We are living in a superficial world. People get judged by their looks and appearances. Especially in the entertainment industry, this credo is held up high. In “Bad Poetry Tokyo” by Indian director Anshul Chauhan, Jun wants to become part of this industry as an actress. Working as a hostess, she is dreaming of Hollywood. But when her boyfriend betrays and abuses her, Jun’s plans fall apart. Threatened, broke and traumatized she leaves Tokyo, to her hometown Nagano. It seems like her last way out, but little does she know when she arrives at her parent’s house. (The article contains spoilers)
“Bad Poetry Tokyo” begins as a drama about two people, who are drifting further away from each other. The beginning of the end of a relationship. The open liaison between Jun and her boyfriend, Taka, is already doomed. A story leading to betrayal and mistrust. To this point, the film already poses a lot of metaphorical questions about deep inner conflicts, trust issues and about the mechanisms of society.
The second, darker part of the movie begins with the break-up and Jun’s departure to Nagano. She seems strong, but also confused and lost. After an attack ordered by Taka, her face is disfigured and all her savings have been stolen. Having no contact with her parents for five years, she nevertheless decides to return home. From now on, she is being dragged deeper into a spiral of male violence caused by her abusive father. At home, she finds no hope and no help. Jun’s desperation is increasing and so is her anger.
At this point the film reaches a level, that is barely to endure. Jun’s martyrdom and a looming incestuous rape build up a disturbing atmosphere. The only light in the dark appears to be Yuki. He is Jun’s childhood friend and soon after her arrival, they are hooking up. Yuki protects her, but sacrifices his innocence when he kills Taka, who comes to Nagano to find Jun. The murder scene is cold and thoughtful. It shows that love can be wild and hateful.

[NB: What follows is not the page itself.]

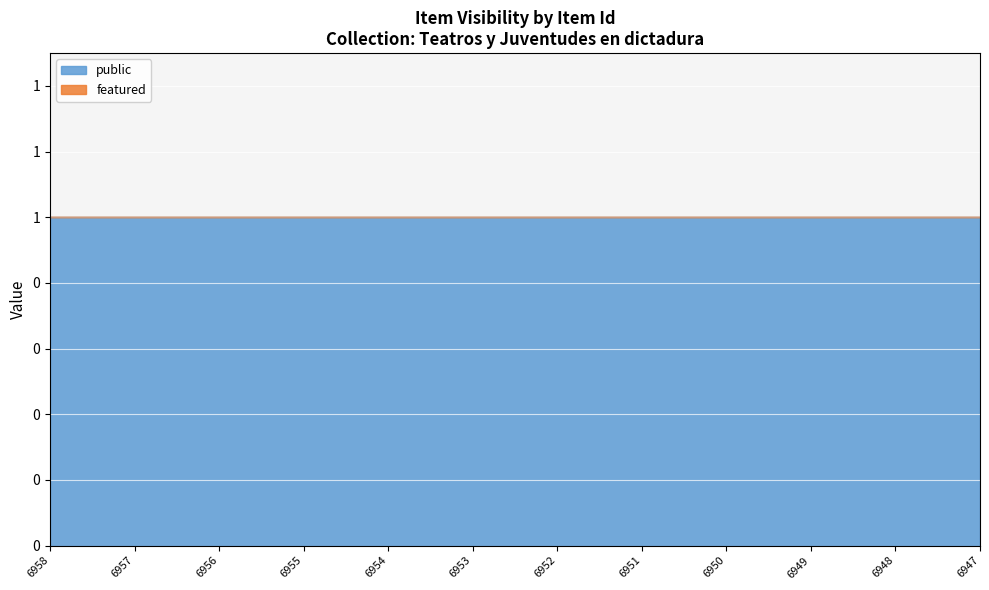

What is the maximum value for public?

1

Anshul Chauhan, who portrays personal experiences within this movie, uses long sequences to give room to the intense actions of the cast. The character development is excellent. By showing Taka (Orson Mochizuki), a soft and emotional “criminal” getting killed by the good-hearted farmer Yuki (Takashi Kawaguchi) Chauhan is switching up the roles. Their motives revolve around the outstanding Shuna Iijima, who delivers a strong physical and energetic performance as Jun. The trio shows authentic acting that is transformed in a rather poetic framework.

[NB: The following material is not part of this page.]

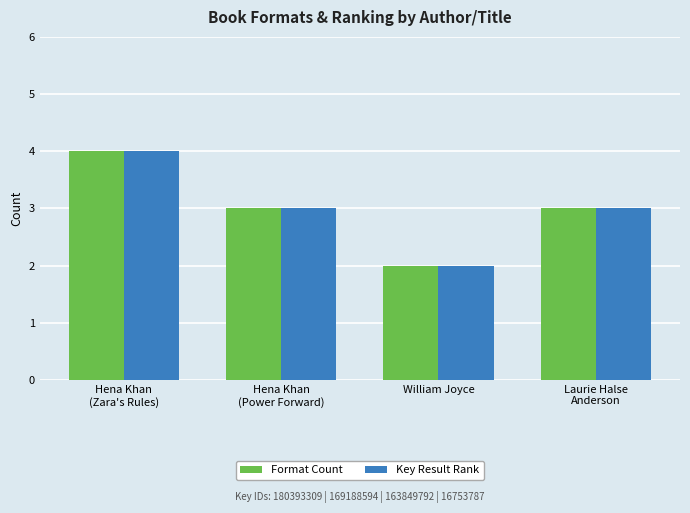

True or false: Key Result Rank has a value of 3 at Hena Khan
(Power Forward).

True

Playing with metaphorical symbols, one may also notice the differentiating use of liquids. Rain, showers, baths, and rivers tend to wash away the emotional dirt that the plot lays upon the characters. Besides the urge to clean oneself, the protagonists try to dull and forget the pain with alcohol. This adds up to the poetic concept of the movie.
Shoot in two weeks, “Bad Poetry Tokyo”, is an impressive piece of art. Of course, it has its lengthy moments caused by the sparse usage of cutting. Anshul Chauhan is, therefore, playing along with the rules of Japanese Drama, but spicing it up by creating a dark and shaking upside down fairytale.